Board member Joanne Limbaugh noted some mask mandate bills being introduced in the Ohio legislature are facing heavy resistance. And executive director Craig Butler felt the bill would not make it past the Senate but asked if the District should take some kind of action now or wait and see how the issue plays out in the general assembly.
Burley explained that the District was determined to be a low-work environment, contrasted with hospitals or nursing homes. “So, any of the standards for COVID, we’ve not been a high-risk environment,” she told the board. Burley also revealed data they’d been collecting since COVID first hit for cases just within the Conservancy District. Since March 2020, 20 employees have tested positive, with two from the delta variant.
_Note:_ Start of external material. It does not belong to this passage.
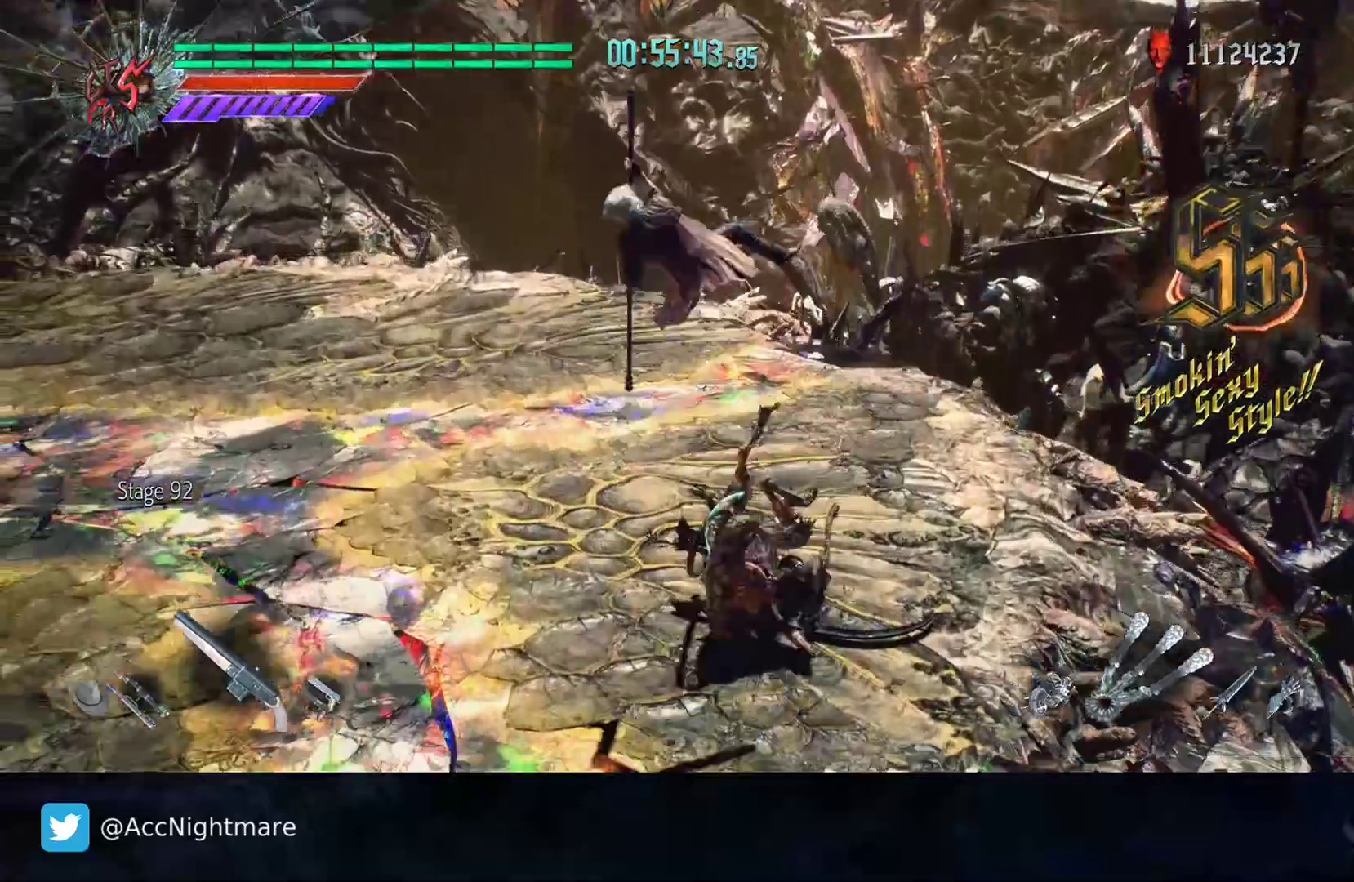
{"buttons": [], "left_stick": "center", "right_stick": "center", "events": [[50, "CIRCLE", "up"], [100, "CIRCLE", "down"], [183, "CIRCLE", "up"], [250, "CIRCLE", "down"], [317, "CIRCLE", "up"], [400, "CIRCLE", "down"], [483, "CIRCLE", "up"]]}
Thirty-seven employees have been quarantined “as close contact,” and 28 of the 37 were in close contact with someone outside the workplace.
“So, that’s a pretty high number,” Burley stated. “So what that tells me is that protocols we put in place at work, either because we were teleworking, we were social distance, we were wearing masks. There weren’t a whole lot of situations where employees were [in] close contact with each other with these twenty positive people.”
She said the recent positive COVID cases did not cause anyone to be infected because the people they worked with had been vaccinated. Vaccinated people don’t have to be quarantined, Burley added.